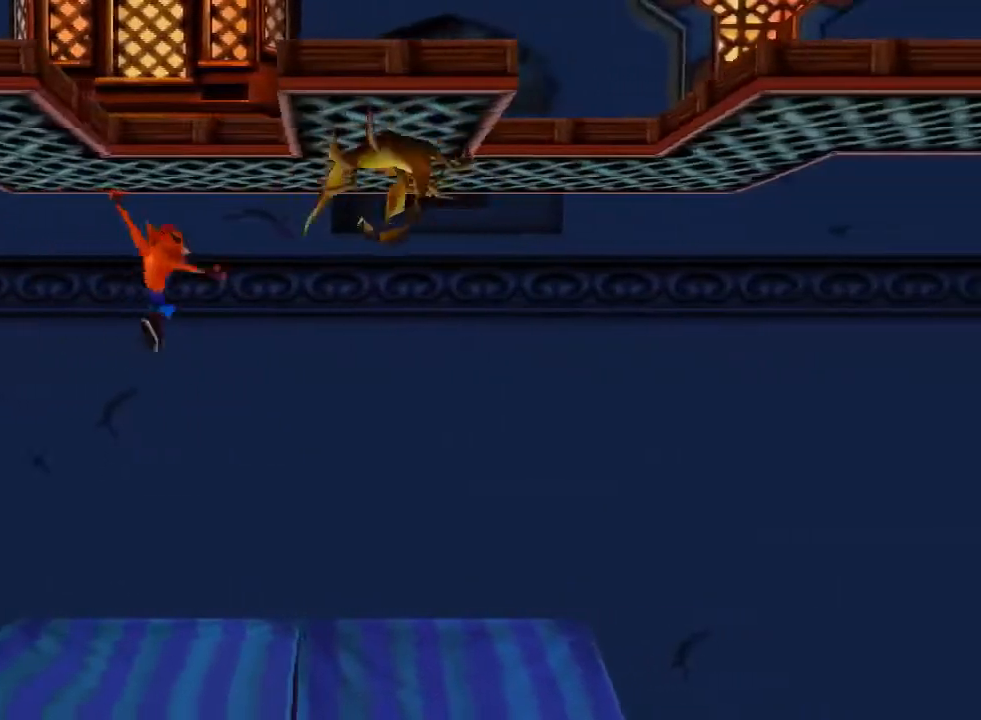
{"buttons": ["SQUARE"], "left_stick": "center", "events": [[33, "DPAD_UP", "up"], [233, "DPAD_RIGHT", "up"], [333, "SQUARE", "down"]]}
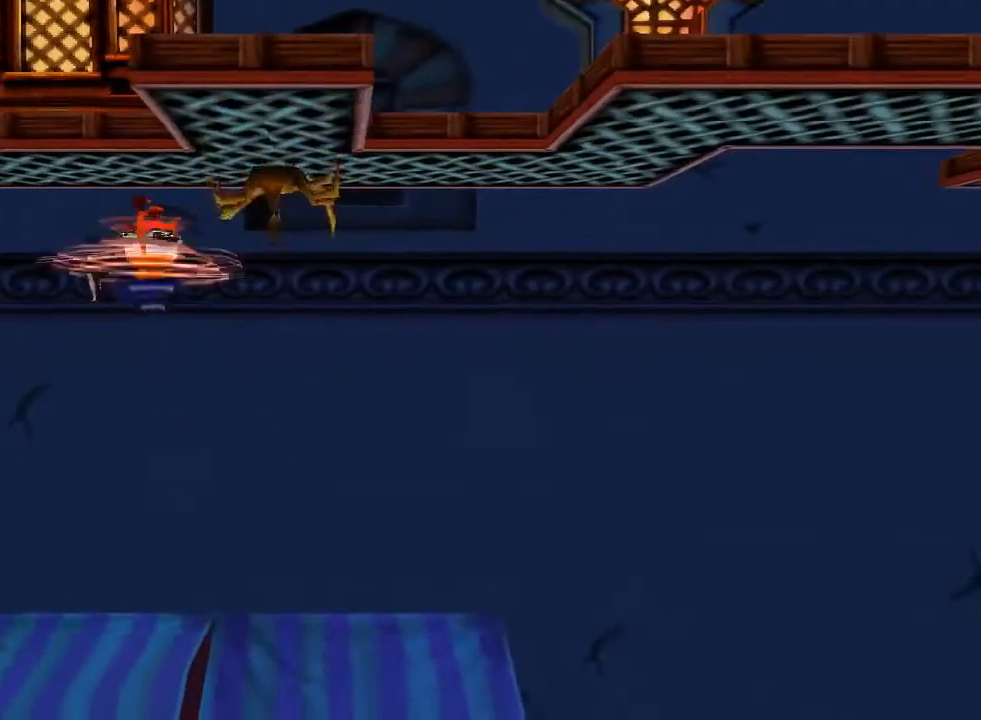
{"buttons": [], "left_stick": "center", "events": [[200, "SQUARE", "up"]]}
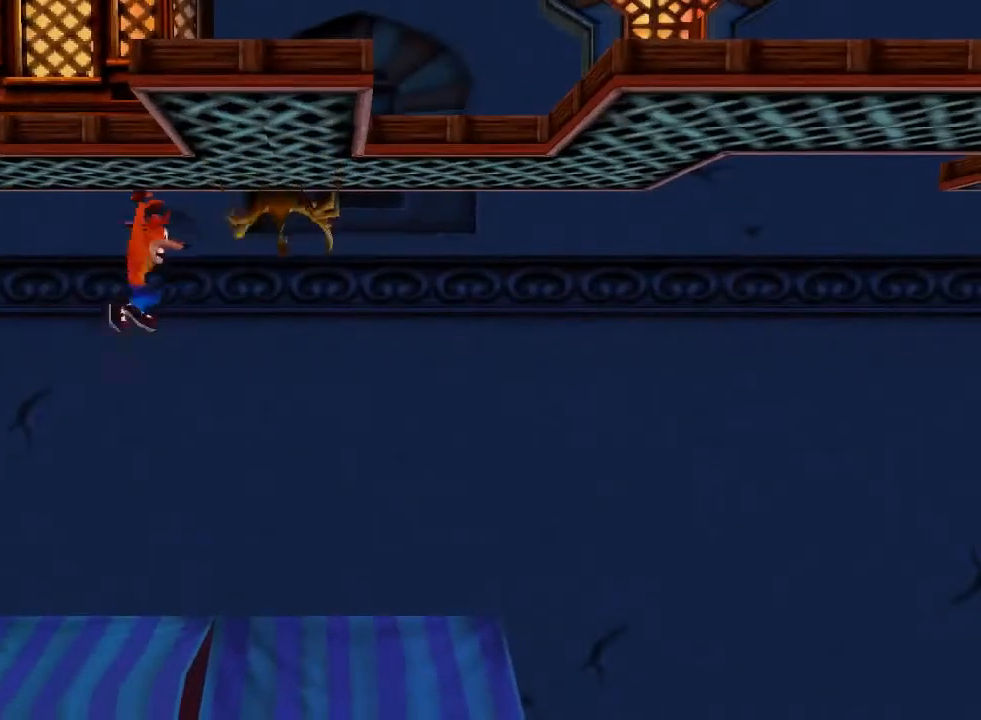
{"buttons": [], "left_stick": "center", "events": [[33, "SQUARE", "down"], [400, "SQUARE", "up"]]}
□ □ □ □ □
WORK INSTRUCTIONS
Write out the data in full and exactly as given, though without the images.

RESPONSE BELOW
{"buttons": ["SQUARE"], "left_stick": "center", "events": [[33, "DPAD_UP", "up"], [233, "DPAD_RIGHT", "up"], [333, "SQUARE", "down"]]}
{"buttons": [], "left_stick": "center", "events": [[200, "SQUARE", "up"]]}
{"buttons": [], "left_stick": "center", "events": [[33, "SQUARE", "down"], [400, "SQUARE", "up"]]}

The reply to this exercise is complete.